Now, a tricky part here is that the areas must be signed areas, or the formula doesn’t necessarily work correctly. Signed area means that you have to be consistent in assigning a negative or positive value to the area of the triangle, depending on the orientation of the vertices. So, if you happen to plug in the vertices in a counter-clockwise direction, you get a negative area, and in a clockwise direction, you get a positive area. Thankfully, there is an elegant formula for determining this, which I will represent by this Racket function

(define (orientation Z1 Z2 Z3)
(let* ([rise1 (- (imag-part Z2) (imag-part Z1))]
[rise2 (- (imag-part Z3) (imag-part Z2))]
[run1 (- (real-part Z2) (real-part Z1))]
[run2 (- (real-part Z3) (real-part Z2))]
[diff (- (* rise1 run2) (* rise2 run1))])
(if (< diff 0) 'ccw
(if (> diff 0) 'cw 'col))))

The function returns ‘ccw for counter-clockwise, ‘cw for clockwise, and ‘col for collinear (i.e., the points are on a straight line, which is not relevant in this application).

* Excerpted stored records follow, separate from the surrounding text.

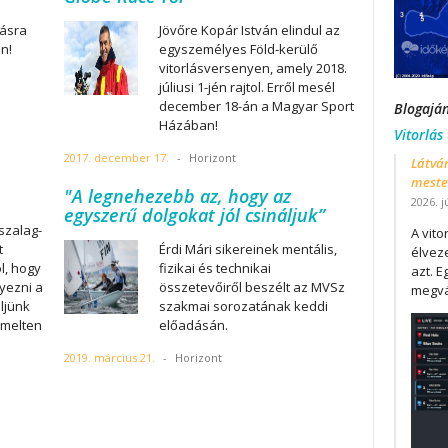
dásra
Jövőre Kopár István elindul az
n!
egyszemélyes Föld-kerülő
vitorlásversenyen, amely 2018.
júliusi 1-jén rajtol. Erről mesél
december 18-án a Magyar Sport
Blogajá
Házában!
Vitorlás
2017. december 17.
-
Horizont
Látván
mester
"A legnehezebb az, hogy az
2026. j
egyszerű dolgokat jól csináljuk”
szalag-
A vit
t
Érdi Mári sikereinek mentális,
élveze
l, hogy
fizikai és technikai
azt. E
yezni a
összetevőiről beszélt az MVSz
megvá
ljünk
szakmai sorozatának keddi
iemelten
előadásán.
2019. március 21.
-
Horizont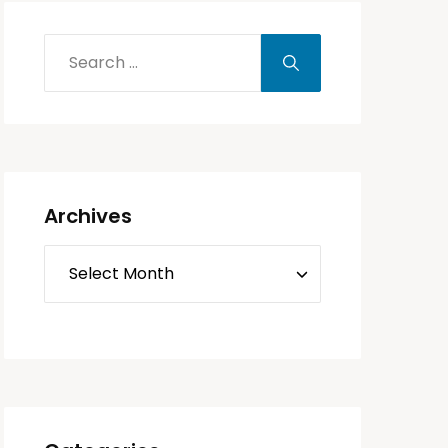
Archives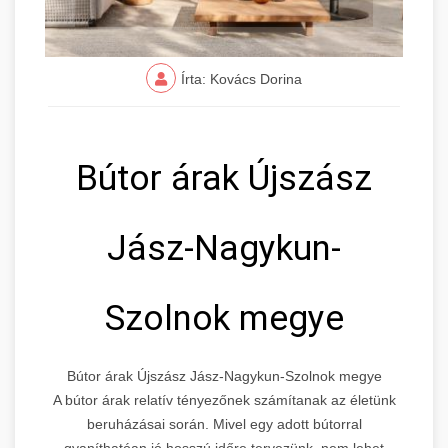
Írta: Kovács Dorina
Bútor árak Újszász
Jász-Nagykun-
Szolnok megye
Bútor árak Újszász Jász-Nagykun-Szolnok megye
A bútor árak relatív tényezőnek számítanak az életünk
beruházásai során. Mivel egy adott bútorral
gyaníthatóan jó hosszú időre tervezünk, nem lehet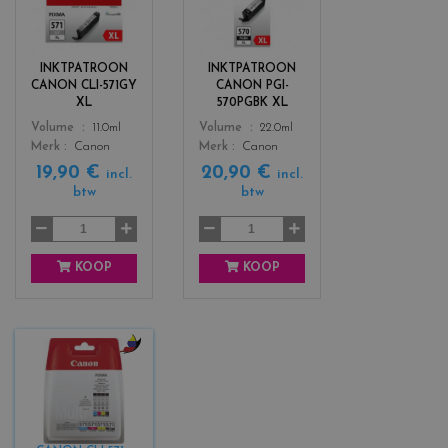
o
o
l
l
o
o
r
r
INKTPATROON
INKTPATROON
s
s
CANON CLI-571GY
CANON PGI-
_
_
XL
570PGBK XL
g
b
Color
Color
Volume
11.0ml
Volume
22.0ml
r
l
Merk
Canon
Merk
Canon
i
a
19,90 €
20,90 €
s
c
incl.
incl.
btw
btw
k
KOOP
KOOP
c
o
l
o
r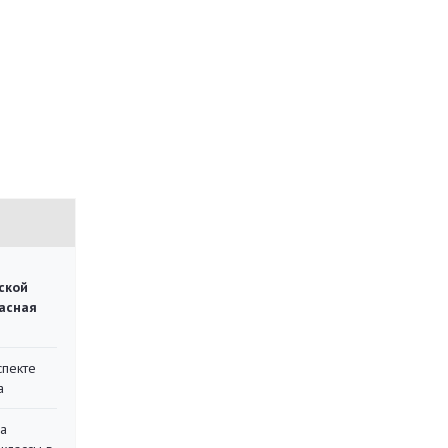
ской
асная
спекте
а
на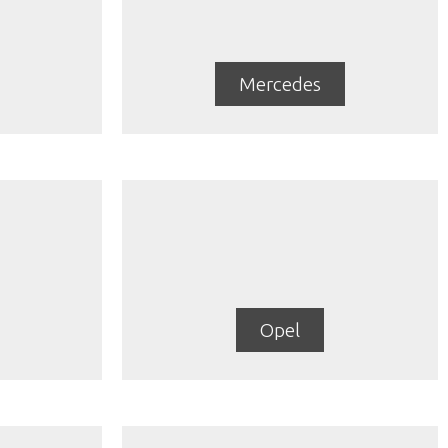
Mercedes
Opel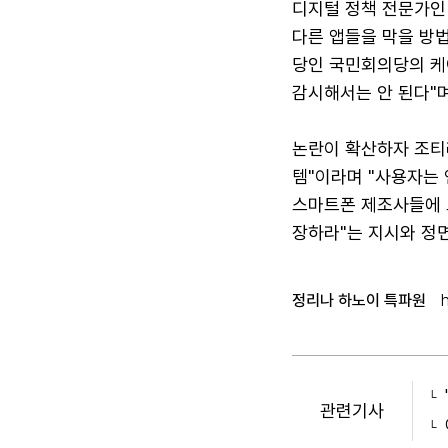
디지털 정책 전문가인
다른 앱들을 막을 방법
당인 국민회의당의 케
감시해서는 안 된다"며
논란이 확산하자 조티
템"이라며 "사용자는 
스마트폰 제조사들에 
장하라"는 지시와 정
정리나 하노이 특파원
관련기사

This allows us to have a signed-area function, using the common formula for determining the area of a triangle from just the length of the sides. We get the length of the sides by subtracting the complex numbers from each other and pulling the magnitudes of the resulting complex numbers.

(define (signed-area A B C)
(let* ([a (magnitude (- C B))]
[b (magnitude (- A C))]
[c (magnitude (- A B))]
[s (* (+ a b c) 0.5)]
[area (sqrt (* s (- s a) (- s b) (- s c)))]
[orient (orientation A B C)])
(if (eq? orient 'ccw)
(* -1 area)
area)))

And finally we determine x, y, and z:

(define (complex->barycentric A B C P)
(let ([ABC (signed-area A B C)])
(list (/ (signed-area B C P) ABC)
(/ (signed-area C A P) ABC)
(/ (signed-area A B P) ABC))))

See, simple as Pi! Heh, heh.

racket@barycentric.rkt> (complex->barycentric 0 6 2+2i 2+i) '(0.33333333333333376 0.16666666666666657 0.5000000000000009) racket@barycentric.rkt> (barycentric->complex 0.33333333333333376 0.16666666666666657 0.5000000000000009 0 6 2+2i) 2.0000000000000013+1.0000000000000018i

So, you can see it works, though there is some very small inaccuracy introduced by the approximations that occur during the conversion operations.

I hope to explore, in future posts, some interesting applications of barycentric coordinates.